I just installed the developer driver for CUDA 4.1 (285.05.33) on a fresh install of Ubuntu 11.04, which is listed as the officially supported version. I then rebooted and found my computer was mostly dead. More specifically, X can’t start, saying there’s an API mismatch between the NVIDIA kernel module and the NVIDIA driver.
What do I need to do to bring my computer back to life?
I have optimus on a laptop with Ubuntu 11.10. I installed bumblebee for the optimus and then I installed the toolkit and the example. You need gcc-4.4 and g+±4.4. Also ther are some symbolic links you need to take care.
I got inspired by this post The Official NVIDIA Forums | NVIDIA I wrote my experience at the end, but if you install bumblebee you do not need the nvidia driver. Also you have to have the nouveau drivers uninstalled and black-listed.
Unfortunately it is really tedious, I reinstall Ubuntu 6-8 times before I figured out how to do it. With bumblebee you get the to run the cuda programs like you would run the games with optimus and it has a nvidia driver compatible with cudatoolkit 4.1. I do no see other way because of the way the optimus works.
If you have grub, add to the line from which you boot, ’ text nomodeset ', it will bring you to text mode without X. Then uninstall the current nvidia driver (probably some different driver was installed upon Ubuntu installation) and install the current 4.1 again.
Hi, I’ve tryed to follow this instructions, all seems to work correctly … but when I try to compile an SDK code (e.g. deviceQuery) it turns out “/usr/bin/ld: cannot find -lcuda”
in a PC where CUDA works, in the folder /usr/lib, i have the files libcuda.so, libcuda.so.1 and libcuda.so.285.05.33, but in the PC with optimus i haven’t these files.
But I can’t run CUDA programs. (I can’t even compile them, because the OpenGL headers don’t seem to have been installed. My research indicates those are supposed to come with the video driver?)
As far as I can tell (and I could easily be wrong about this), the problem is that the video driver and the CUDA developer driver need to be compatible with each other. And they aren’t. The video driver installed by apt-get is 270.41.06. If I go to the NVIDIA website (Official Drivers | NVIDIA), it offers a newer driver: 295.20. But if I go to the CUDA 4.1 download page (http://developer.nvidia.com/cuda-toolkit-41), the developer drivers have still a different version number, which is incompatible with both of the above: 285.05.33. This is despite the fact that it claims to work with Ubuntu 11.04.

> [DATA TO EXAMINE]
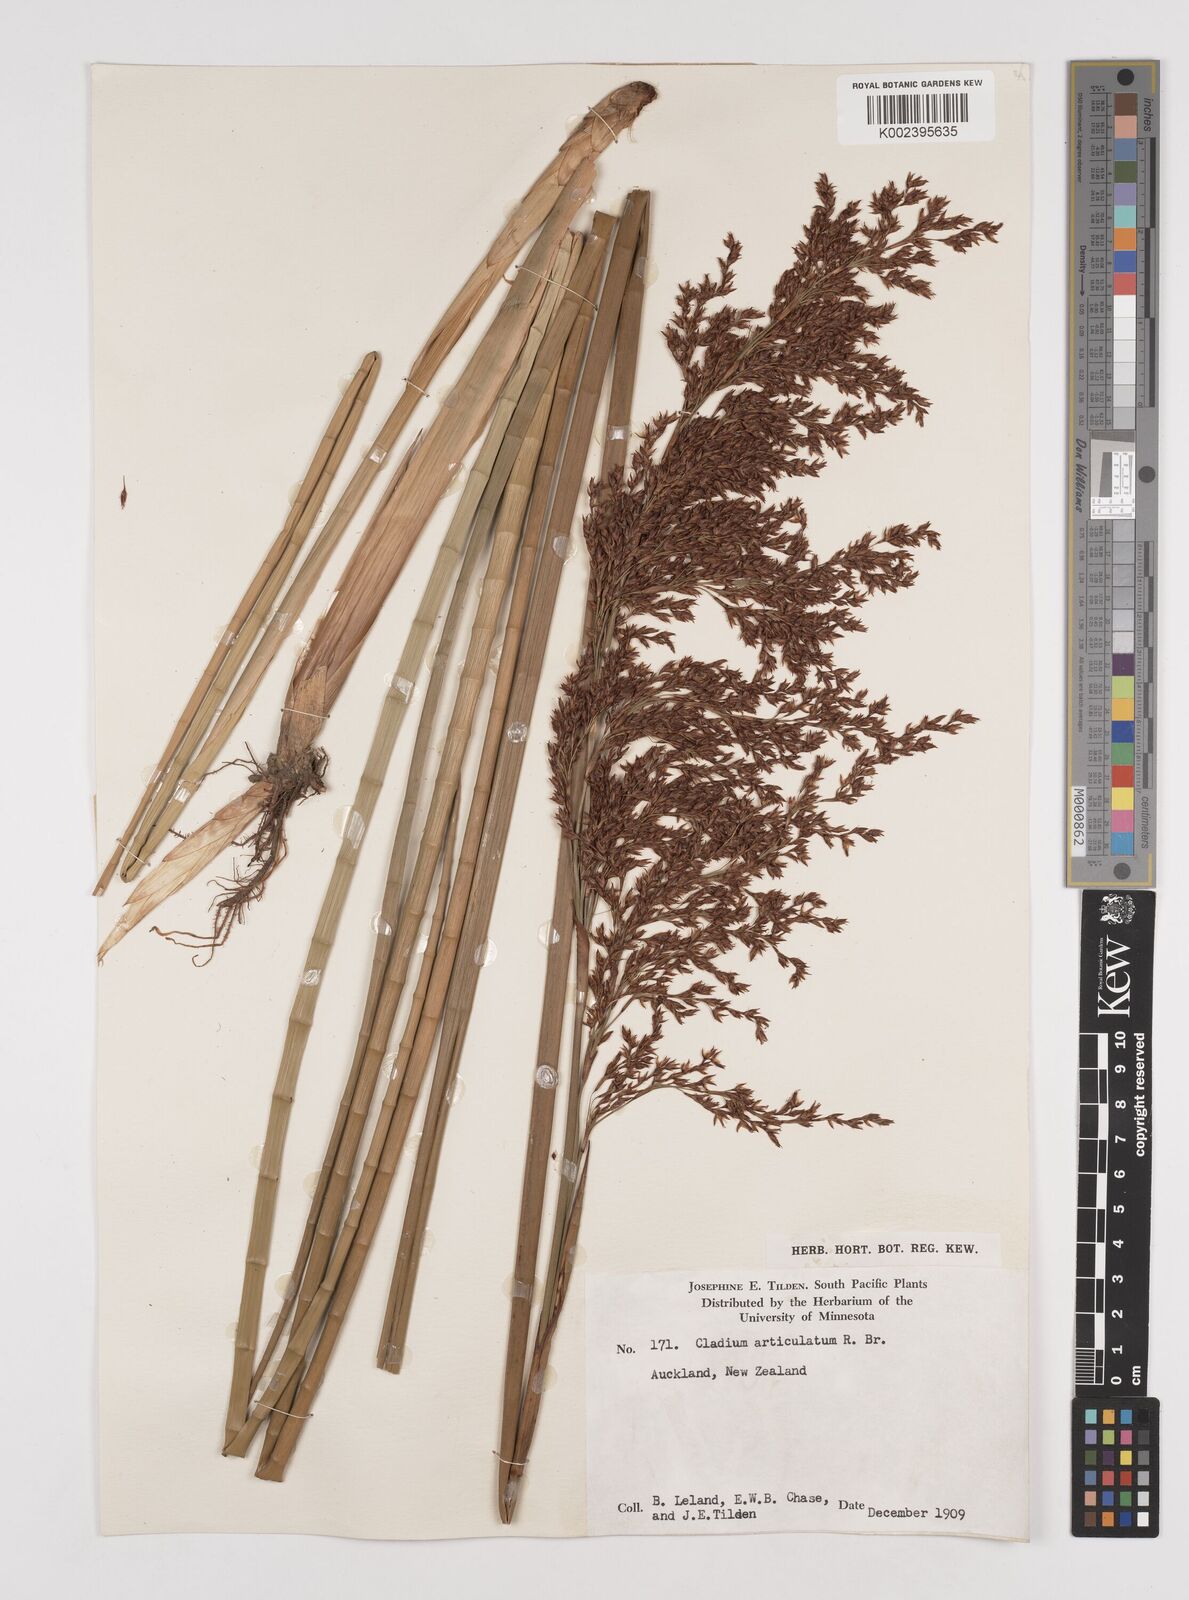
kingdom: Plantae
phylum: Tracheophyta
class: Liliopsida
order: Poales
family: Cyperaceae
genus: Machaerina
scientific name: Machaerina articulata
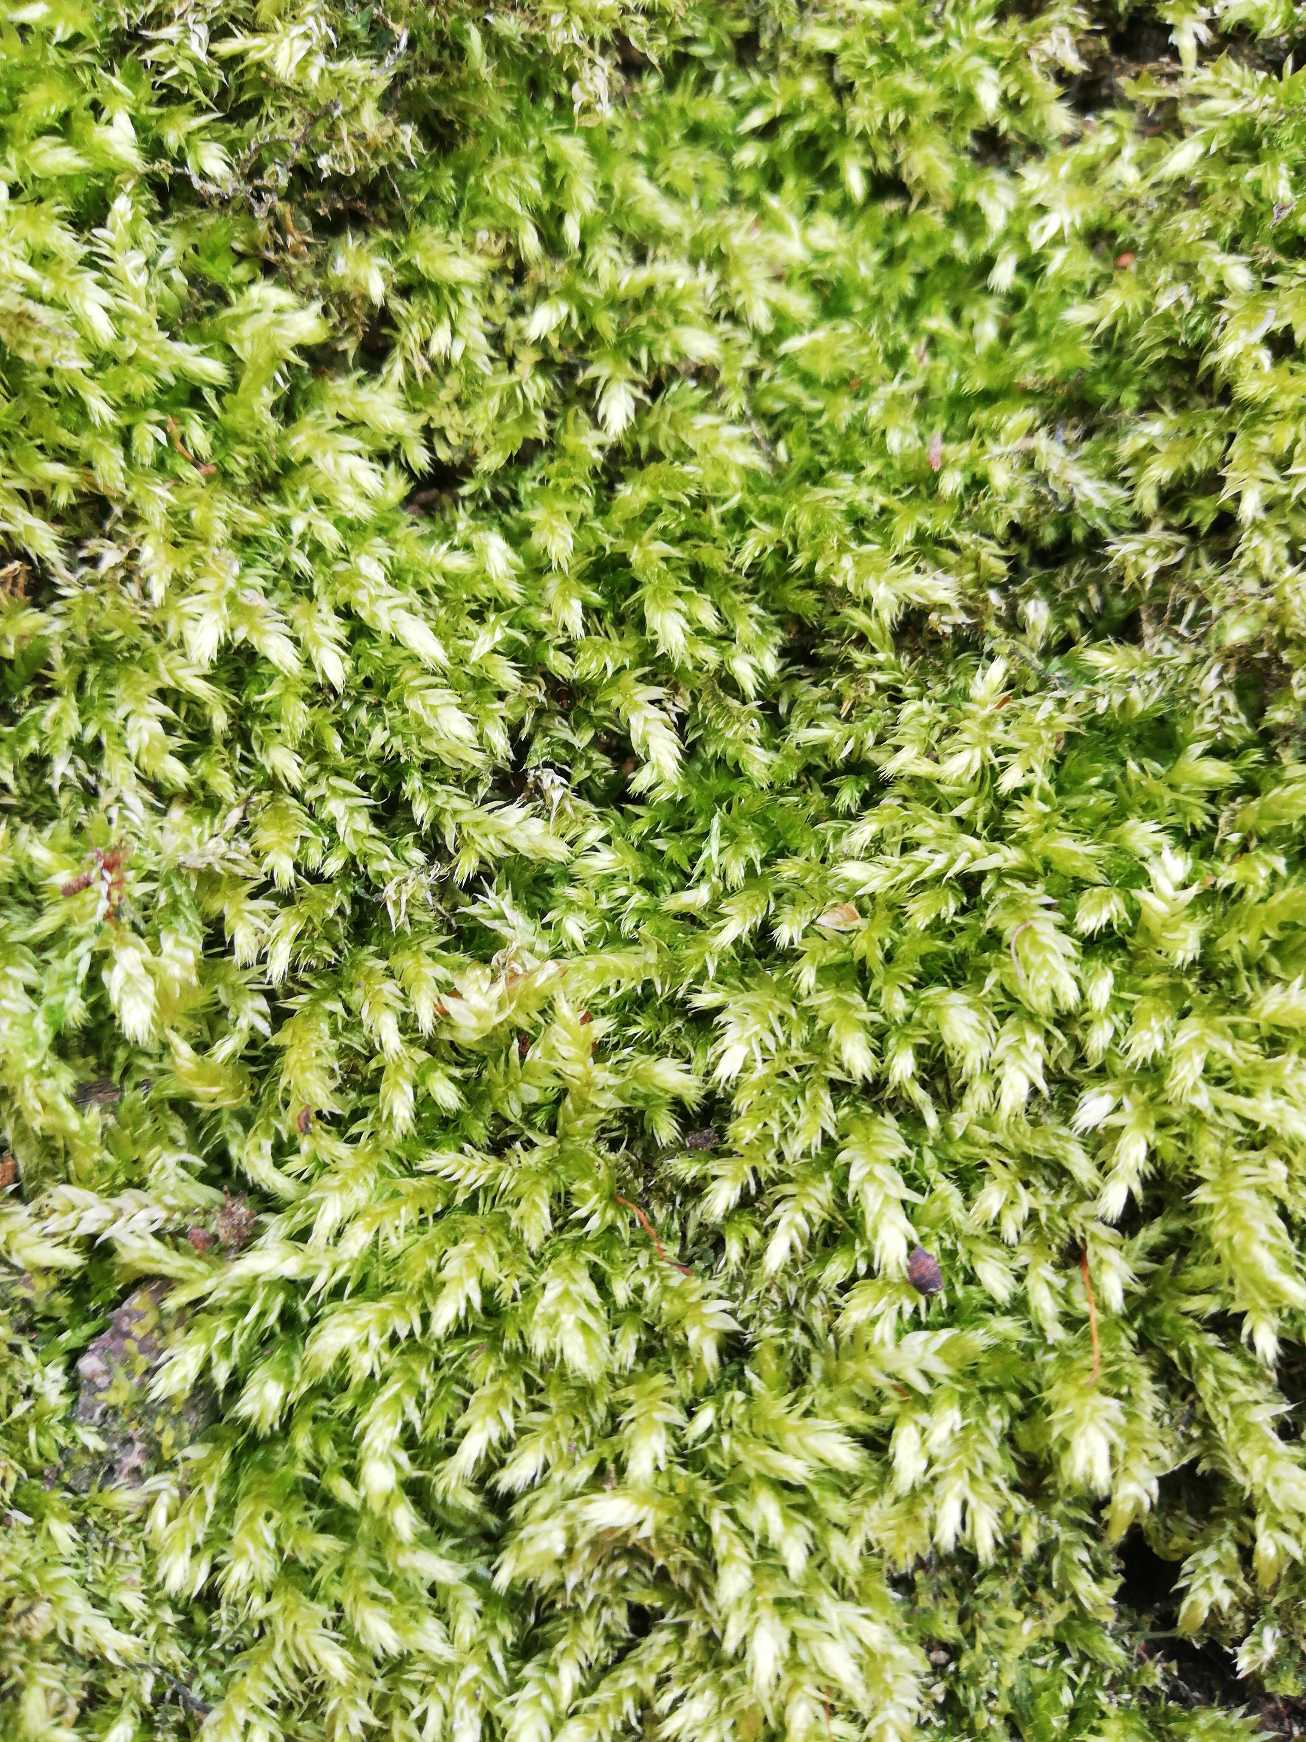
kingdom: Plantae
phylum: Bryophyta
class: Bryopsida
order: Hypnales
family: Brachytheciaceae
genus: Brachythecium
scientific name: Brachythecium rutabulum
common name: Almindelig kortkapsel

> [QUESTIONS ON THE MATERIAL]
1. Copy the CUDA driver thread from "What do I need" up to and including "uninstalled and black-listed.".
2. Write what comes next in the forum thread about installing the CUDA driver, picking up after its last sentence.
You won't need the entries.

> [YOUR WRITTEN ANSWERS]
1.
What do I need to do to bring my computer back to life?
I have optimus on a laptop with Ubuntu 11.10. I installed bumblebee for the optimus and then I installed the toolkit and the example. You need gcc-4.4 and g+±4.4. Also ther are some symbolic links you need to take care.
I got inspired by this post The Official NVIDIA Forums | NVIDIA I wrote my experience at the end, but if you install bumblebee you do not need the nvidia driver. Also you have to have the nouveau drivers uninstalled and black-listed.

2.
What set of drivers do I actually need to install to get CUDA working?
Then I ran the CUDA 4.1 driver installer (285.05.33). Part way through installing, it gave me a long string of error messages about “Cannot create file” and “Cannot restore file”. The files all seemed to relate to the earlier driver (270.41.06). I held down the enter key, and eventually the error messages stopped appearing. It then claimed to have successfully installed the driver.
I rebooted. It got as far as the point where X starts up, and then the screen filled with garbage. It appears to be completely frozen. For example, ctrl-alt-f2 does nothing.
Any suggestions? (I can still boot into recovery mode, so I can at least get to a command prompt.)
It’s a desktop (Dell XPS) with a GTX 580. I installed Ubuntu 11.04 from the live CD, telling it to reformat the partition. After installing, I ran software update to make sure everything was up to date, then installed the NVIDIA driver and CUDA toolkit from the CUDA 4.1 download page. I rebooted, and found that X was dead. It was at that point that I posted here. I had installed no other software on the system: it was a completely clean install.
One of my coworkers managed to get it working. The actual problem was a conflict between the NVIDIA driver and the Nouveau driver which apparently is preinstalled on Ubuntu. He managed to disable Nouveau - I’m not sure of the details of precisely how - and now it works.
This is pretty clearly a bug in the NVIDIA installer. It was run on a completely clean installation of the precise version of Ubuntu it’s advertised to work with, so there’s no legitimate reason for it to conflict with anything.